• What the task requires: In the data, from the line containing "These stories represent" through the line containing "Ceramic Braces Fixing", replace "Braces" with "Aligners" and reproduce those lines with nothing else changed.

•••••

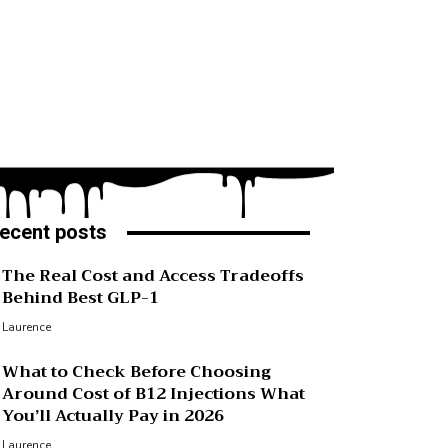
ecent posts
The Real Cost and Access Tradeoffs
Behind Best GLP-1
Laurence
What to Check Before Choosing
Around Cost of B12 Injections What
You’ll Actually Pay in 2026
Laurence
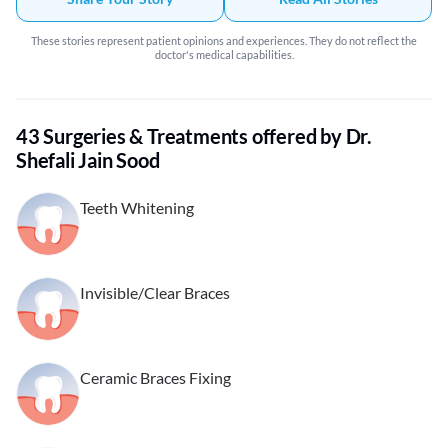
These stories represent patient opinions and experiences. They do not reflect the
doctor's medical capabilities.
43 Surgeries & Treatments offered by Dr.
Shefali Jain Sood
Teeth Whitening
Invisible/Clear Braces
Ceramic Braces Fixing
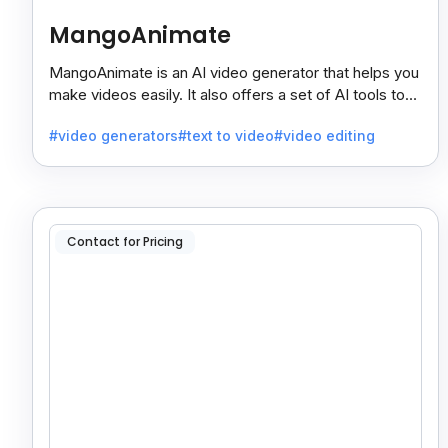
MangoAnimate
MangoAnimate is an AI video generator that helps you
make videos easily. It also offers a set of AI tools to
create and explore videos faster.
#video generators
#text to video
#video editing
Contact for Pricing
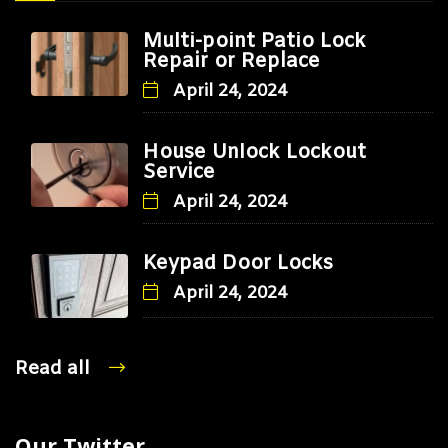
Multi-point Patio Lock
Repair or Replace
April 24, 2024
House Unlock Lockout
Service
April 24, 2024
Keypad Door Locks
April 24, 2024
Read all
Our Twitter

•••••

• Solved exercise:
These stories represent patient opinions and experiences. They do not reflect the
doctor's medical capabilities.
43 Surgeries & Treatments offered by Dr.
Shefali Jain Sood
Teeth Whitening
Invisible/Clear Aligners
Ceramic Aligners Fixing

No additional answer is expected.